User Story
As a platform engineer, I need to define and implement logging processes so that I can easily determine causes of failures
Success Criteria
- Logs are generated from runs of the use case and can be easily viewed in the Airflow UI
- Stack traces of errors can be viewed in Airflow UI
- Persistence of Airflow logs is understood
Observability criteria
(@lbowmaker adding this section for context. It feels a bit of scope creep for this task though. How would you feel about repurposing this epic https://phabricator.wikimedia.org/T275165, and making 292747 a subset of Observability? ).

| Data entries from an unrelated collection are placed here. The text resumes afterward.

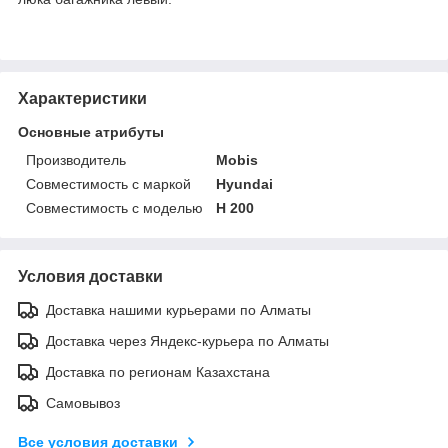
Характеристики
Основные атрибуты
Производитель
Mobis
Совместимость с маркой
Hyundai
Совместимость с моделью
H 200
Условия доставки
Доставка нашими курьерами по Алматы
Доставка через Яндекс-курьера по Алматы
Доставка по регионам Казахстана
Самовывоз
Все условия доставки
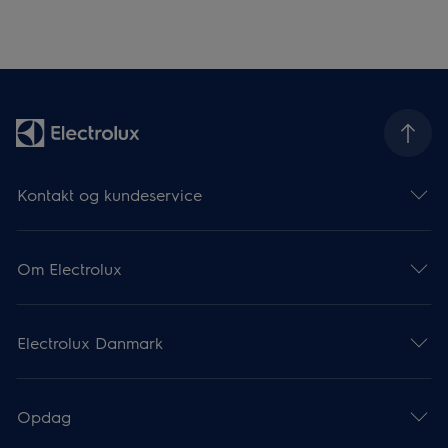
Kontakt og kundeservice
Om Electrolux
Electrolux Danmark
Opdag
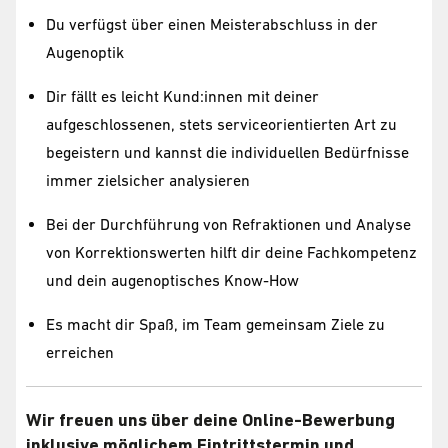
Du verfügst über einen Meisterabschluss in der
Augenoptik
Dir fällt es leicht Kund:innen mit deiner
aufgeschlossenen, stets serviceorientierten Art zu
begeistern und kannst die individuellen Bedürfnisse
immer zielsicher analysieren
Bei der Durchführung von Refraktionen und Analyse
von Korrektionswerten hilft dir deine Fachkompetenz
und dein augenoptisches Know-How
Es macht dir Spaß, im Team gemeinsam Ziele zu
erreichen
Wir freuen uns über deine Online-Bewerbung
inklusive möglichem Eintrittstermin und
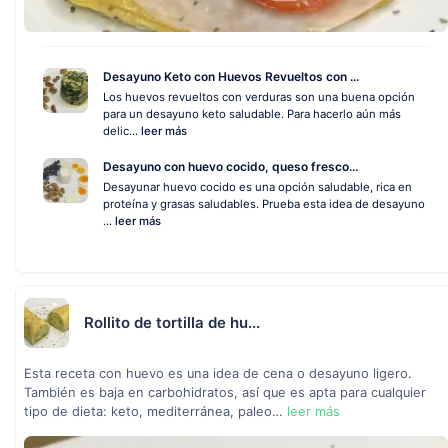
Desayuno Keto con Huevos Revueltos con ...
Los huevos revueltos con verduras son una buena opción
para un desayuno keto saludable. Para hacerlo aún más
delic...
leer más
Desayuno con huevo cocido, queso fresco...
Desayunar huevo cocido es una opción saludable, rica en
proteína y grasas saludables. Prueba esta idea de desayuno
...
leer más
Rollito de tortilla de hu...
Esta receta con huevo es una idea de cena o desayuno ligero.
También es baja en carbohidratos, así que es apta para cualquier
tipo de dieta: keto, mediterránea, paleo…
leer más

We want data pipeline to respect system and data quality SLOs. The systems develop are coupled with data generated by external processes (users interaction, mysql dumps, analytics data pipelines). While we should strive to proper unit and integration testing to ensure correctness of our code, there’s a category of failure scenarios that will require introspection, instrumentation and analysis of the system.
We should log obvious failures such as stacktraces or exceptions thrown, as well as have the capability to track debug messages.

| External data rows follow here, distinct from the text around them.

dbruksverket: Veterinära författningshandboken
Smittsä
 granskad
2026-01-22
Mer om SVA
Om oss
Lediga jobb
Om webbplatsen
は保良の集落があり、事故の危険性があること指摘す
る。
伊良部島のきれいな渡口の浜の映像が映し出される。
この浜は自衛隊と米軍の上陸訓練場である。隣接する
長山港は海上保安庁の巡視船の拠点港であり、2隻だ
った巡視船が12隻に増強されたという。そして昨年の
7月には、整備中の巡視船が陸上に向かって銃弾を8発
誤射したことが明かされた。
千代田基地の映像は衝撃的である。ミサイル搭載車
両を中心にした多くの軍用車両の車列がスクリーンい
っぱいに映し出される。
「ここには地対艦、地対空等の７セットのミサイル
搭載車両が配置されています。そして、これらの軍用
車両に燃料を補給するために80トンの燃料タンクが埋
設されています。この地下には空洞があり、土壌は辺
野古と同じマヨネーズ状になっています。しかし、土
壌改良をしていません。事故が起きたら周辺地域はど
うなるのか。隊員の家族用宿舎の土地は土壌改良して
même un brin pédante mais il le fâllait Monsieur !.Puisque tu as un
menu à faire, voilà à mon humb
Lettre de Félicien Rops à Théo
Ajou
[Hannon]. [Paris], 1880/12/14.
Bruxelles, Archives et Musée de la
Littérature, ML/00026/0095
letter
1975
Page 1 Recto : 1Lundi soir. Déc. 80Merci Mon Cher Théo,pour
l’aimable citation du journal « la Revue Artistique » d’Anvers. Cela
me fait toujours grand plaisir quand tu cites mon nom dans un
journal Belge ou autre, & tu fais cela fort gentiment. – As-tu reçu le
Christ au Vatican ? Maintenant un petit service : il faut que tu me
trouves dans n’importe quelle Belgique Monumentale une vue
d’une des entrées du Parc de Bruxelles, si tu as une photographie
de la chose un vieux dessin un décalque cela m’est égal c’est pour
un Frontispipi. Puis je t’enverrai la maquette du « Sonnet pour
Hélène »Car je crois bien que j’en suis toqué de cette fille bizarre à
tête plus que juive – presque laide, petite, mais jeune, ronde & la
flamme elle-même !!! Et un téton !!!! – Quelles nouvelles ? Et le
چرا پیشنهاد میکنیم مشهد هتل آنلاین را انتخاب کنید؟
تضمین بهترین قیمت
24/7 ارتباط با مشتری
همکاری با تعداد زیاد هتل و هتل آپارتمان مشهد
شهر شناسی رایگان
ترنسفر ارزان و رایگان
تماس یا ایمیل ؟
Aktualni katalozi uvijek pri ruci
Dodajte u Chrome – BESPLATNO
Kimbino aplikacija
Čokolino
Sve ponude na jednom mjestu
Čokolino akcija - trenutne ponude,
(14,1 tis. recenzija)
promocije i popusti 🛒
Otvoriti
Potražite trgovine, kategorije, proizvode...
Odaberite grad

Additionally we’ll need to track two types of metrics:
- System
- Spark sinks:
- in / out records
- cpu usage
- memory usage
- executor counts
- run time
- Dataset
- Data transformations pre/post conditions. We should keep track of size and counts of intermediate and final datasets. The purpose is to guard against data issues and identify regressions.

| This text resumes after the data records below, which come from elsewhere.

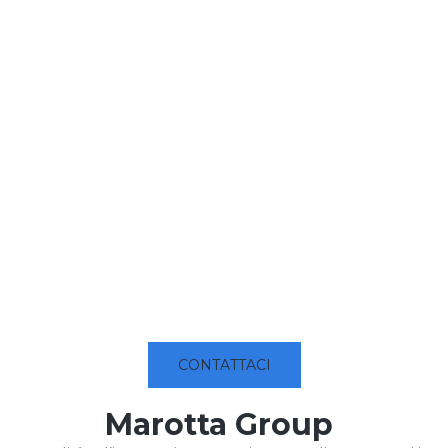
CONTATTACI
Marotta Group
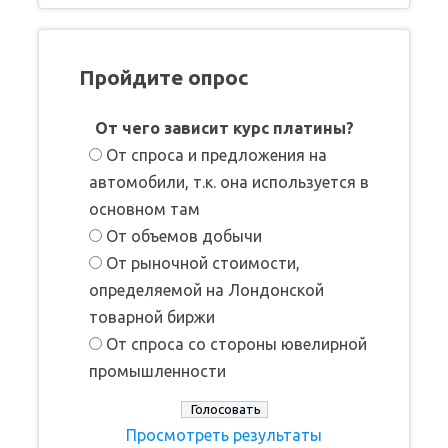
Пройдите опрос
От чего зависит курс платины?
От спроса и предложения на
автомобили, т.к. она используется в
основном там
От объемов добычи
От рыночной стоимости,
определяемой на Лондонской
товарной биржи
От спроса со стороны ювелирной
промышленности
Просмотреть результаты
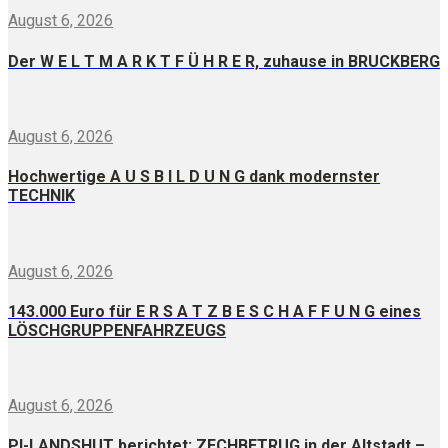
August 6, 2026
Der W E L T M A R K T F Ü H R E R, zuhause in BRUCKBERG
August 6, 2026
Hochwertige A U S B I L D U N G dank modernster
TECHNIK
August 6, 2026
143.000 Euro für E R S A T Z B E S C H A F F U N G eines
LÖSCHGRUPPENFAHRZEUGS
August 6, 2026
PI-LANDSHUT berichtet: ZECHBETRUG in der Altstadt –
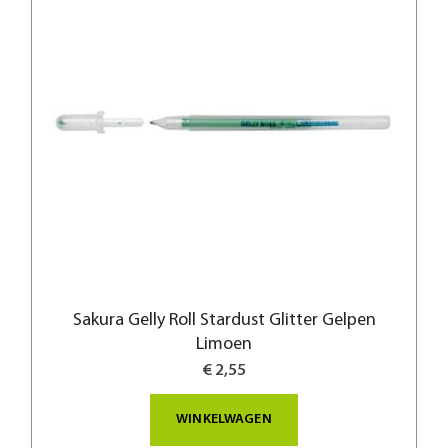
Sakura Gelly Roll Stardust Glitter Gelpen
Limoen
€ 2,55
WINKELWAGEN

- Summary of population statistics. The purpose is to identify regressions, population/model drift, anomaly detection.
Open questions / remarks
- We could distinguish between enabling airflow task logging vs adding ad hoc logs and facilities to the pipeline. Which should be in scope for this iteration?
- For this iteration, would it be sufficient to expose logs via Airflow UI?
- Which events do we ship to a metrics collector rather than logging?
- Where do we store logs? Currently we can access airflow logs, should we ship them to ES?